Preparing a rental property does share some overlap with preparing and renovating your own home, but everyone will tell you it’s just not the same. You don’t get to pick out your favorite colors, go with your top design options, and you have to think with your brain instead of with your heart.
For some, that can be a difficult direction to take but overall, a necessary one. After all, you’re trying to appeal to the broader masses here and receive a return on your home investment.
The worst that could happen is after meeting with real estate agents, scoping out properties, navigating the financial side, and every other little thing, you make some big mistakes and delay the process of having someone move in.
When you’re renovating or sprucing up your rental property, be sure to avoid making these mistakes which could cost you plenty of time and money.
Keeping the Carpets
While there’s nothing wrong with carpets, having them in your rental property is inviting danger. Carpets are more difficult to clean, to maintain, hold in years of smells, become dirtier quicker, stain easier, and in some states, need to be replaced every time a new tenant moves in.
Even though it might be a large up-front cost, putting down tile, hardwood, or laminate floors is going to save you a lot of time and money in the long-run. You won’t have to worry about replacing them or giving them a deep clean every so often. Plus, your tenants will be able to keep them clean for easier and longer.
Not Going Glossy
Just about everything looks better when it’s shiny, so you should apply the same strategy to your walls. Instead of opting for typical paint, make sure you choose the glossy version in order to make it easy to clean.
Regular paint is fine, but it can show wear and tear after just six months of repeated use and will need to be repainted on a more regular basis than glossy paint will. In the end, you want your rental property to be easy to clean for both you and the tenants.
Making Big Renovations
In your own home, you probably have the perfect idea for how you want your kitchen, bathroom, bedroom, and everything else to be. So, you go big on the renovations in order to make sure it’s up to your liking.
That should be a big no-no for your rental properties. Not only are you unlikely to see a return on that big investment, but your tenants are unlikely to put the same care and effort into maintaining your new, beautiful work.
Ignoring the Small Things
When you walk into a new house or room, you’re most likely going to focus on the things that stand out. The wall color, furniture placement, appliances, features, and everything else pop out in your mind.

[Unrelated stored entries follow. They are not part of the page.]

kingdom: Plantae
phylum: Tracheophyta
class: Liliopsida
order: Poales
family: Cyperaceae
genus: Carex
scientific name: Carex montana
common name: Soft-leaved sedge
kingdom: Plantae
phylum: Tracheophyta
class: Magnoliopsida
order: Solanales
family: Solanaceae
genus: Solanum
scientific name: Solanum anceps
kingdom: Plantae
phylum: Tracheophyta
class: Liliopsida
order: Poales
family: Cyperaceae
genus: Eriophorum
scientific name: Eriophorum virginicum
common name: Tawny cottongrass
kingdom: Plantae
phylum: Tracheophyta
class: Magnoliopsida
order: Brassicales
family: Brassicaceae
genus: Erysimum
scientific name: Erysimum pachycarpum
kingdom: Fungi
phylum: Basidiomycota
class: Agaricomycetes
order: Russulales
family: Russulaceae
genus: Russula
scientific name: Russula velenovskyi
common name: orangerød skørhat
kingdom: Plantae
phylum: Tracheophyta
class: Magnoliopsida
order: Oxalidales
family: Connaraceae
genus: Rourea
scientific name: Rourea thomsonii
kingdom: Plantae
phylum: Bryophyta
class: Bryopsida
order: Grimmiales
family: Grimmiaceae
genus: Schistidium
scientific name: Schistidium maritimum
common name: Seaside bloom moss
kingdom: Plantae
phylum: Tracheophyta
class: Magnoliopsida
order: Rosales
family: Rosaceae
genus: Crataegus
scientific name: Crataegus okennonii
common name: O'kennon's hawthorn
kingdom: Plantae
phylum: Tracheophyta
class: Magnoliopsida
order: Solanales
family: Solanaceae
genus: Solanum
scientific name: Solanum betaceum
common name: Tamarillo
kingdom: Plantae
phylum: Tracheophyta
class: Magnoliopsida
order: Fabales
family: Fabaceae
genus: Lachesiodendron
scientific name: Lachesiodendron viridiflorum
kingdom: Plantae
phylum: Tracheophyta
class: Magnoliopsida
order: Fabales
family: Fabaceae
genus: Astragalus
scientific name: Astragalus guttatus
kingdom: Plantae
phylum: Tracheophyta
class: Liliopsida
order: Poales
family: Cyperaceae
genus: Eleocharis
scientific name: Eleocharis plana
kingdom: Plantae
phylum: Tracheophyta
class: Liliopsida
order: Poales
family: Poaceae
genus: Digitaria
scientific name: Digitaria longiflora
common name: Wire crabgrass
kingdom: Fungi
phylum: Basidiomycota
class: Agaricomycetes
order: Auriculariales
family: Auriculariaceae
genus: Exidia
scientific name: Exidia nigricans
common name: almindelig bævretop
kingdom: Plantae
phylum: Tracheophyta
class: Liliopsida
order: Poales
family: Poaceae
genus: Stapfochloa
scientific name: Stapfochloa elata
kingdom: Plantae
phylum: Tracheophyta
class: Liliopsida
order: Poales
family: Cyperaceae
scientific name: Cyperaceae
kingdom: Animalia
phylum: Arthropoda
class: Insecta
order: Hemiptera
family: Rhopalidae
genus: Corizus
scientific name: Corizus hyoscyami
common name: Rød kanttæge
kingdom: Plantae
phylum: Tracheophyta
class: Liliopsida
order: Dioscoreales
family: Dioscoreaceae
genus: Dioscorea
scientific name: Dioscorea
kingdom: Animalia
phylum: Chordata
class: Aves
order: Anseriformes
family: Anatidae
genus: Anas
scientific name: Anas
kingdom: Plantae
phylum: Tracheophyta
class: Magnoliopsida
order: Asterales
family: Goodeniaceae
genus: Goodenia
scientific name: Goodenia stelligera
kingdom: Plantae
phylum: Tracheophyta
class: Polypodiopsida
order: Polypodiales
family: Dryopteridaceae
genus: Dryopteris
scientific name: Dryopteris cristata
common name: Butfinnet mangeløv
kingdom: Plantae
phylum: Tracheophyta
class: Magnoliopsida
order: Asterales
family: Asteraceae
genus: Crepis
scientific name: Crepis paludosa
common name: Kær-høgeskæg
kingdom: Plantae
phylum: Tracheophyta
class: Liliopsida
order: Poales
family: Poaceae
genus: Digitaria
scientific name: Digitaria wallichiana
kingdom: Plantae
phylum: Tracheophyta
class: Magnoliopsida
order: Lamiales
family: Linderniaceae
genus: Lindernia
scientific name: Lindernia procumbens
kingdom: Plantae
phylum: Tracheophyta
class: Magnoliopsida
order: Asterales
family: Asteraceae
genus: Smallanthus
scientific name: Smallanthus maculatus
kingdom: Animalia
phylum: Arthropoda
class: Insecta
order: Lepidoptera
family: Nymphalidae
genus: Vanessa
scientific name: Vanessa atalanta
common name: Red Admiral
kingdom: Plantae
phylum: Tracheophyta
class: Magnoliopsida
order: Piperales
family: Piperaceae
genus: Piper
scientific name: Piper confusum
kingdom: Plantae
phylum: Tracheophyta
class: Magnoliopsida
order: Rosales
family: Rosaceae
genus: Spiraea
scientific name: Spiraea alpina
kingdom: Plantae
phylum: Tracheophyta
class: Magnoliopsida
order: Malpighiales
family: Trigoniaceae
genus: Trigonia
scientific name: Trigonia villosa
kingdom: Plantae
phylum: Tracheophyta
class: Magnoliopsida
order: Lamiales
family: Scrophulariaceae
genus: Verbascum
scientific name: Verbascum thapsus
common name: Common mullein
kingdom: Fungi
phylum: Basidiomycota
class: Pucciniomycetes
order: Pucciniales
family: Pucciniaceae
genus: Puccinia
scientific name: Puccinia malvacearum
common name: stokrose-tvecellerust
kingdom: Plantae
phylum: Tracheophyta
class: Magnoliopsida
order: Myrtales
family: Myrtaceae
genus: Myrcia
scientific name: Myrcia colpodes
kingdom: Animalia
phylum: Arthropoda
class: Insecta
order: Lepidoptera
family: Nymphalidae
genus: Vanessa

When you’re preparing your rental property, it’s important to think small. Really small. Think about things that are used every single day on a repeated basis. Towel hangers, towel ranks, doors, windows, hinges, and more. When you’re putting up a towel hanger, for example, take the time to make sure it’s on a stud. Think about how many times someone is going to be pulling on that towel or putting it back on.
Go over everything with a fine-toothed comb. If it looks like a small problem, take the time to fix it. Not doing so could lead to bigger headaches in the future.
Making It Complicated
When you’re renting, you’re obviously not going to put the same effort in care to a rental as you would your own home. Through the design and work of your house, make sure you think like a tenant.
With your outdoor space, don’t make it to where your tenants will have to do more than basic mowing and watering. If a tenant does those things, you’ve already got yourself a winner, but don’t expect anything more.
Make sure the bathroom and kitchen are easy to clean because they’re not likely to go the extra mile in extending their care.
Not Having a Firm Answer to the Furnished Question
Moving furniture can literally be back-breaking work, especially if you’re going to have to move some of it upstairs.
Be sure to research your rental market before deciding if you want to furnish your property or not. Unfurnished places are more likely to have renters stay around for longer, but some places will need to have furnished apartments.
Make sure you have those questions answered before you start placing or removing furniture.